──────── INPUT DATA ────────

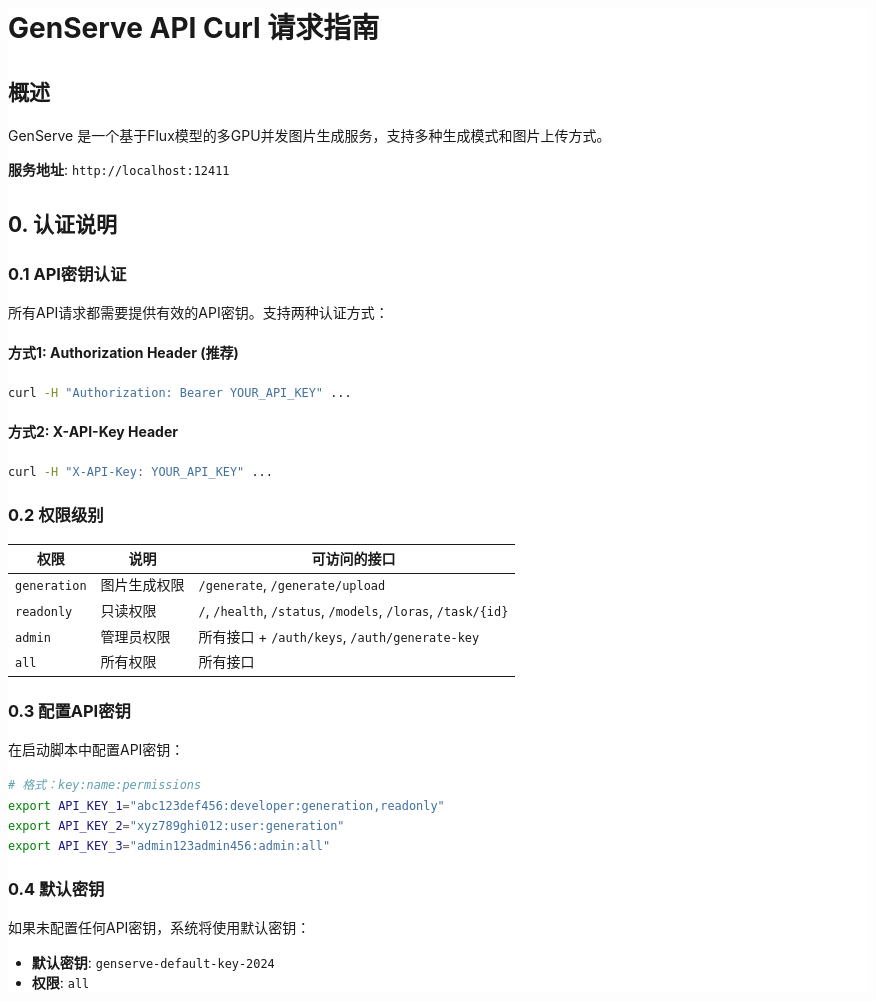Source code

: # GenServe API Curl 请求指南

## 概述

GenServe 是一个基于Flux模型的多GPU并发图片生成服务，支持多种生成模式和图片上传方式。

**服务地址**: `http://localhost:12411`

## 0. 认证说明

### 0.1 API密钥认证

所有API请求都需要提供有效的API密钥。支持两种认证方式：

#### 方式1: Authorization Header (推荐)
```bash
curl -H "Authorization: Bearer YOUR_API_KEY" ...
```

#### 方式2: X-API-Key Header
```bash
curl -H "X-API-Key: YOUR_API_KEY" ...
```

### 0.2 权限级别

| 权限 | 说明 | 可访问的接口 |
|------|------|-------------|
| `generation` | 图片生成权限 | `/generate`, `/generate/upload` |
| `readonly` | 只读权限 | `/`, `/health`, `/status`, `/models`, `/loras`, `/task/{id}` |
| `admin` | 管理员权限 | 所有接口 + `/auth/keys`, `/auth/generate-key` |
| `all` | 所有权限 | 所有接口 |

### 0.3 配置API密钥

在启动脚本中配置API密钥：

```bash
# 格式：key:name:permissions
export API_KEY_1="abc123def456:developer:generation,readonly"
export API_KEY_2="xyz789ghi012:user:generation"
export API_KEY_3="admin123admin456:admin:all"
```

### 0.4 默认密钥

如果未配置任何API密钥，系统将使用默认密钥：
- **默认密钥**: `genserve-default-key-2024`
- **权限**: `all`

────────

# [ASSIGNED TASK]
With images omitted, retype the data word for word.

# [WRITTEN REPLY]
Source code

: # GenServe API Curl 请求指南

## 概述

GenServe 是一个基于Flux模型的多GPU并发图片生成服务，支持多种生成模式和图片上传方式。

**服务地址**: `http://localhost:12411`

## 0. 认证说明

### 0.1 API密钥认证

所有API请求都需要提供有效的API密钥。支持两种认证方式：

#### 方式1: Authorization Header (推荐)
```bash
curl -H "Authorization: Bearer YOUR_API_KEY" ...
```

#### 方式2: X-API-Key Header
```bash
curl -H "X-API-Key: YOUR_API_KEY" ...
```

### 0.2 权限级别

| 权限 | 说明 | 可访问的接口 |
|------|------|-------------|
| `generation` | 图片生成权限 | `/generate`, `/generate/upload` |
| `readonly` | 只读权限 | `/`, `/health`, `/status`, `/models`, `/loras`, `/task/{id}` |
| `admin` | 管理员权限 | 所有接口 + `/auth/keys`, `/auth/generate-key` |
| `all` | 所有权限 | 所有接口 |

### 0.3 配置API密钥

在启动脚本中配置API密钥：

```bash
# 格式：key:name:permissions
export API_KEY_1="abc123def456:developer:generation,readonly"
export API_KEY_2="xyz789ghi012:user:generation"
export API_KEY_3="admin123admin456:admin:all"
```

### 0.4 默认密钥

如果未配置任何API密钥，系统将使用默认密钥：
- **默认密钥**: `genserve-default-key-2024`
- **权限**: `all`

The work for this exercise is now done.